Go through the listing below and report how many lines contain the word "IJIRT"; write no other words.
[RECORDS TO USE — start]
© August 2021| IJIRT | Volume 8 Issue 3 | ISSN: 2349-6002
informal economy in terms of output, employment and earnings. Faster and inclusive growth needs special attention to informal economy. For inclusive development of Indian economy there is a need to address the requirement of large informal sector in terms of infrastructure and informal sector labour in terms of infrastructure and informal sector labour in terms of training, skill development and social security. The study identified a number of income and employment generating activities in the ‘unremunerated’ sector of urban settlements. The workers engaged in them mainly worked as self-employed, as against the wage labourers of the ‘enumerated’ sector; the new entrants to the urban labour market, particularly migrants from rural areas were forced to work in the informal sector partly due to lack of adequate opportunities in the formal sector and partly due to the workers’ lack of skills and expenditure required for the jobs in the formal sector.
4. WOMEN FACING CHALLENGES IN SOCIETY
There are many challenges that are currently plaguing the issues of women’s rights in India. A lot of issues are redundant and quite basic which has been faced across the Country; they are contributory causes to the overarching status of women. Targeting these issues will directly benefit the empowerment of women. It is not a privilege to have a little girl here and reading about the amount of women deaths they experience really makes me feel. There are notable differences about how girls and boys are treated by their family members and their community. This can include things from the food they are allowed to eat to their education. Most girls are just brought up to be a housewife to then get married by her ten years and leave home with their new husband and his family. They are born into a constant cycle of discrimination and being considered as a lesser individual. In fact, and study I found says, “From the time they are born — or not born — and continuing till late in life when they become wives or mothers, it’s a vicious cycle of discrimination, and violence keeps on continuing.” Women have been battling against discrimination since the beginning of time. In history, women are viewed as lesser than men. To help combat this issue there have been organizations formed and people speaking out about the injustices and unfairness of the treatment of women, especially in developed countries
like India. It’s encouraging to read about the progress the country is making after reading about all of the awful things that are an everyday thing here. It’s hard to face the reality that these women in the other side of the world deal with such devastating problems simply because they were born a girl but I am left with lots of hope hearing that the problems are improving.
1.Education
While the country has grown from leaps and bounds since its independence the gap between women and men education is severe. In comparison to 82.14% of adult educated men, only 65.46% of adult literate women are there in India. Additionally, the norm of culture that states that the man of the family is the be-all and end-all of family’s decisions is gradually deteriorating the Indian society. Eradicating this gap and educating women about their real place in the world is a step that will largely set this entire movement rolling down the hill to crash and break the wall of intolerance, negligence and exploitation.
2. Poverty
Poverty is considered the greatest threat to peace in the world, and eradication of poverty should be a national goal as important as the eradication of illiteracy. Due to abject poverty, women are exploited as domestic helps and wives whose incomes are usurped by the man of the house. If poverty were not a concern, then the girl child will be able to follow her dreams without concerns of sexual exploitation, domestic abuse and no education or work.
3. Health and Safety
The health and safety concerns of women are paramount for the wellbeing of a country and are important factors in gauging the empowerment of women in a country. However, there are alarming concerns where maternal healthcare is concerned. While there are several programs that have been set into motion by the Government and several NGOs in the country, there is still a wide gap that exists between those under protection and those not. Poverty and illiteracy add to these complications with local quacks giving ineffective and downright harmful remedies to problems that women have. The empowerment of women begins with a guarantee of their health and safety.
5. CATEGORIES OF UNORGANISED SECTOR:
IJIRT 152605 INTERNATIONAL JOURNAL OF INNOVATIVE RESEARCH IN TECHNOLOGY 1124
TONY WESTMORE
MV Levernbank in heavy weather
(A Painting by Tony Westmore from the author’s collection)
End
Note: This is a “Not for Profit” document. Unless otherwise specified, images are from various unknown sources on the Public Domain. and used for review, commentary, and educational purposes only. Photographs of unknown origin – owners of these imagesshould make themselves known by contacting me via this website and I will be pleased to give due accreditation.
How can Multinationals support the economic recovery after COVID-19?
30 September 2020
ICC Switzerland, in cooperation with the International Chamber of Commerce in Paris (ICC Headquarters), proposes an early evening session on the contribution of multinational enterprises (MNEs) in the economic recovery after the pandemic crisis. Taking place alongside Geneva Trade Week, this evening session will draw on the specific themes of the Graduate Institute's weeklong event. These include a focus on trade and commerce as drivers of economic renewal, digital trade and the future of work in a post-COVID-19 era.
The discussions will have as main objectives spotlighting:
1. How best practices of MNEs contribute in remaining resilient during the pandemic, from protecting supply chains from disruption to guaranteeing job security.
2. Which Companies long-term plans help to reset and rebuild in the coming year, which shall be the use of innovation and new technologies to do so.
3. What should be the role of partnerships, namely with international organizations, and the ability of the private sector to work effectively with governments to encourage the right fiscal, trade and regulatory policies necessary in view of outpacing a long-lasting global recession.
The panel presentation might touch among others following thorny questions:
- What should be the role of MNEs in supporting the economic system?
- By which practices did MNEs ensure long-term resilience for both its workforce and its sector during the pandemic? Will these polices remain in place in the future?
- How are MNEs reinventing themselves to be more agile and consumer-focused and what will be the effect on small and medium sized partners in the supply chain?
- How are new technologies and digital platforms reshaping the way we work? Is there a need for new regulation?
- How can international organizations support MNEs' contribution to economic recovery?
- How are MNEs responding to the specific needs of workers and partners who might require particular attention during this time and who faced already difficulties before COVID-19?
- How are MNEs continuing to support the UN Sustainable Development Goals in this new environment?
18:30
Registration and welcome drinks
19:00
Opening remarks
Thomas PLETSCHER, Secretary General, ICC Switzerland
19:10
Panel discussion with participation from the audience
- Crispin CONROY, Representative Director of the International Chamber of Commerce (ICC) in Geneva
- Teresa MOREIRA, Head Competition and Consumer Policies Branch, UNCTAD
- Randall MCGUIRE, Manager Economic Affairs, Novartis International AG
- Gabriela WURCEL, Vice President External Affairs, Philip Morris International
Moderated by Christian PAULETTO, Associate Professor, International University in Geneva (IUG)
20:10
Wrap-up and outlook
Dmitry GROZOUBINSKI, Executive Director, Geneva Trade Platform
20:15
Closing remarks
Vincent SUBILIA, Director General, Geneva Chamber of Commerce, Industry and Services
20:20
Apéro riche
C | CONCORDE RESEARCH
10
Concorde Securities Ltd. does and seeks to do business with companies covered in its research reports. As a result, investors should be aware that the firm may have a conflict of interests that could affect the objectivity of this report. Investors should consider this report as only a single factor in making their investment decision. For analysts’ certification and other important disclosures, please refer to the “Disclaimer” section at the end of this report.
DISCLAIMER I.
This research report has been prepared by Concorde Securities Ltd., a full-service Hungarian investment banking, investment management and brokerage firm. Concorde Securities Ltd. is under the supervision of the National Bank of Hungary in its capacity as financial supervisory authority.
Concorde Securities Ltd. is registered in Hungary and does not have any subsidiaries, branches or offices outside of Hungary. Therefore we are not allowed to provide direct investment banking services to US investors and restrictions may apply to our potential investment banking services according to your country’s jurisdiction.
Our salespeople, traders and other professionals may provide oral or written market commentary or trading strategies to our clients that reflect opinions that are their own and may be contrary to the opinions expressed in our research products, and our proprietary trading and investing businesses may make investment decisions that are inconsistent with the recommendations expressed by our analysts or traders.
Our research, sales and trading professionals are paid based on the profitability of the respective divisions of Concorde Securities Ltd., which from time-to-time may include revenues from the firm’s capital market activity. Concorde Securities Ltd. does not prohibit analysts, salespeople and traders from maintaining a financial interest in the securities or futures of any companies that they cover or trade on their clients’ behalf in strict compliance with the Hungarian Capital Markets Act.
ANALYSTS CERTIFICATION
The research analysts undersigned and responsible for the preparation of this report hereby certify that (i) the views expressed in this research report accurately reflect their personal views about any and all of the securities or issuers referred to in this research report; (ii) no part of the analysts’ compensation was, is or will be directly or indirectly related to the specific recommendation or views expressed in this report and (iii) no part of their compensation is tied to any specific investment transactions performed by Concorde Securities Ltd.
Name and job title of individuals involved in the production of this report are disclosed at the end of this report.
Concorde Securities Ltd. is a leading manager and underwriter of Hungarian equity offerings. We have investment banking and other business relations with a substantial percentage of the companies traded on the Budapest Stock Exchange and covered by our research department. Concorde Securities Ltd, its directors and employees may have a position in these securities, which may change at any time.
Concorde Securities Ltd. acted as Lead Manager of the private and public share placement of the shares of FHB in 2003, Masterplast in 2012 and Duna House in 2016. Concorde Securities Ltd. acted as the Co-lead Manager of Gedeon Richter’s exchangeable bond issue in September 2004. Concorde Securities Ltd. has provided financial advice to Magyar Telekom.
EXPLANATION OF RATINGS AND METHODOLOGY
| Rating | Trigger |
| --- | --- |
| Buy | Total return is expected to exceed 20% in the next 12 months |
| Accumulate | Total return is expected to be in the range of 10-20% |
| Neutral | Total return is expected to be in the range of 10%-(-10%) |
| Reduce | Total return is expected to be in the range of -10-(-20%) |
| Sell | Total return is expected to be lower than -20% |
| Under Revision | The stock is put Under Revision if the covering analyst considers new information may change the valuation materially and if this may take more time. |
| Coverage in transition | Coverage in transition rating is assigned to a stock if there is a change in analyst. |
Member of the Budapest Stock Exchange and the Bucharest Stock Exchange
[RECORDS TO USE — finish]
--- OUTPUT OF THE EXERCISE ---
2